6.2.3 First-class functions

It’s very important to understand that R functions are objects in their own right, a language property often called “first-class functions”. Unlike in many other languages, there is no special syntax for defining and naming a function: you simply create a function object (with function) and bind it to a name with <-:

f01 <- function(x) {
  sin(1 / x ^ 2)
}

While you almost always create a function and then bind it to a name, the binding step is not compulsory. If you choose not to give a function a name, you get an anonymous function. This is useful when it’s not worth the effort to figure out a name:

lapply(mtcars, function(x) length(unique(x)))
Filter(function(x) !is.numeric(x), mtcars)
integrate(function(x) sin(x) ^ 2, 0, pi)

A final option is to put functions in a list:

funs <- list(
  half = function(x) x / 2,
  double = function(x) x * 2
)

funs$double(10)
#> [1] 20

In R, you’ll often see functions called closures. This name reflects the fact that R functions capture, or enclose, their environments, which you’ll learn more about in Section 7.4.2.

6.2.4 Invoking a function

You normally call a function by placing its arguments, wrapped in parentheses, after its name: mean(1:10, na.rm = TRUE). But what happens if you have the arguments already in a data structure?

args <- list(1:10, na.rm = TRUE)

You can instead use do.call(): it has two arguments. The function to call, and a list containing the function arguments:

do.call(mean, args)
#> [1] 5.5

We’ll come back to this idea in Section 19.6.

6.2.5 Exercises

  1. Given a name, like "mean", match.fun() lets you find a function. Given a function, can you find its name? Why doesn’t that make sense in R?

  2. It’s possible (although typically not useful) to call an anonymous function. Which of the two approaches below is correct? Why?

    function(x) 3()
    #> function(x) 3()
    (function(x) 3)()
    #> [1] 3
  3. A good rule of thumb is that an anonymous function should fit on one line and shouldn’t need to use {}. Review your code. Where could you have used an anonymous function instead of a named function? Where should you have used a named function instead of an anonymous function?

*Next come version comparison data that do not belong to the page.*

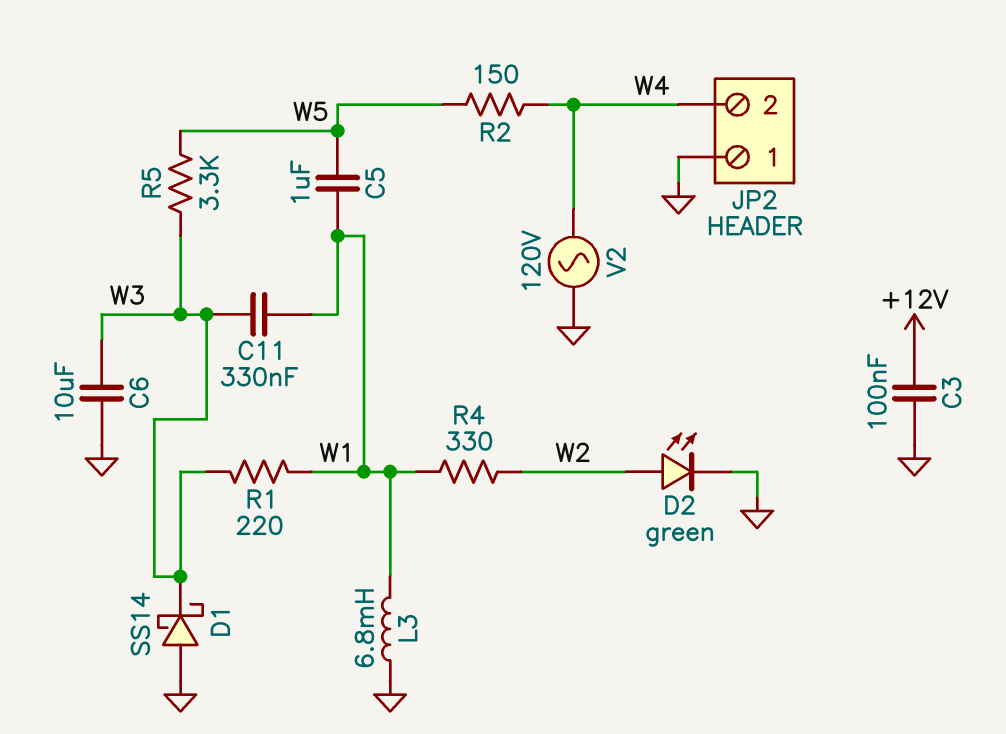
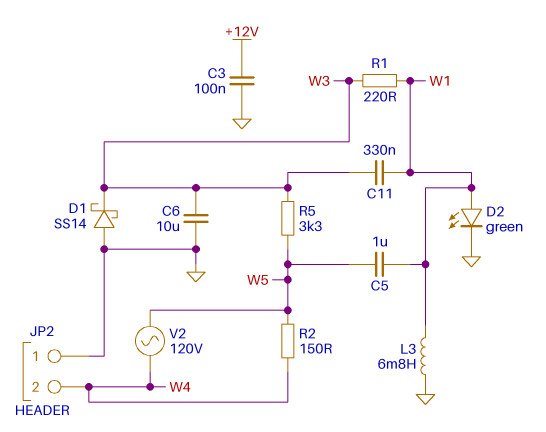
D2: LED green (A W2, K GND) -> LED green (A W1, K GND)
R4: 330 (W1, W2) -> none
V2: AC 120V (GND, W4) -> AC 120V (W4, W5)

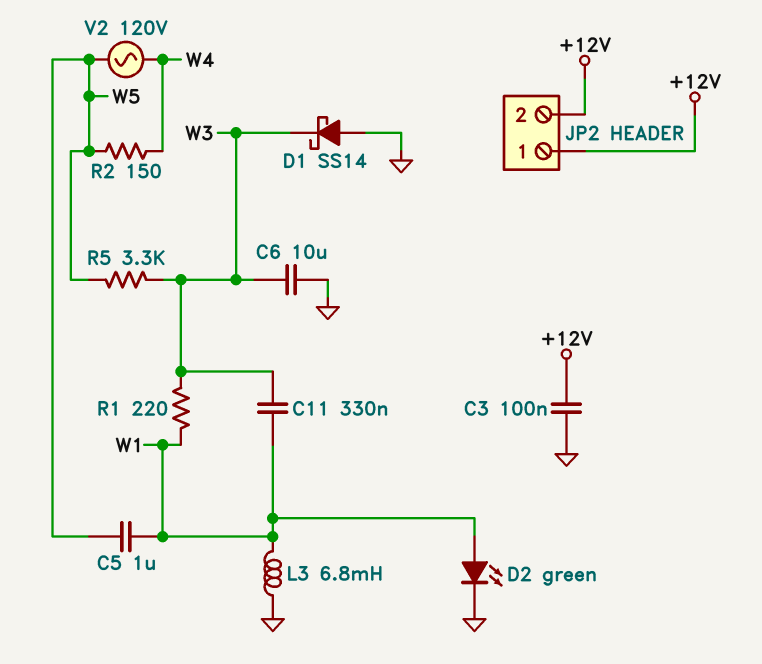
JP2 pin 1: GND -> +12V
JP2 pin 2: W4 -> +12V

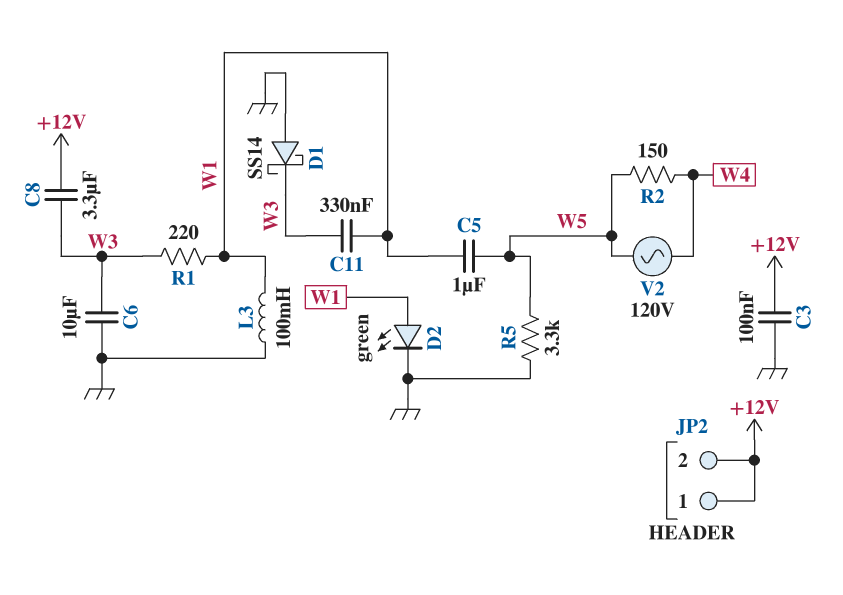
C8: none -> 3.3uF (+12V, W3)
L3: 6.8mH (GND, W1) -> 100mH (GND, W1)
R5: 3.3k (W3, W5) -> 3.3k (GND, W5)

  4. What function allows you to tell if an object is a function? What function allows you to tell if a function is a primitive function?

  5. This code makes a list of all functions in the base package.

    objs <- mget(ls("package:base", all = TRUE), inherits = TRUE)
    funs <- Filter(is.function, objs)

    Use it to answer the following questions:

    1. Which base function has the most arguments?

    2. How many base functions have no arguments? What’s special about those functions?

    3. How could you adapt the code to find all primitive functions?

  6. What are the three important components of a function?

  7. When does printing a function not show the environment it was created in?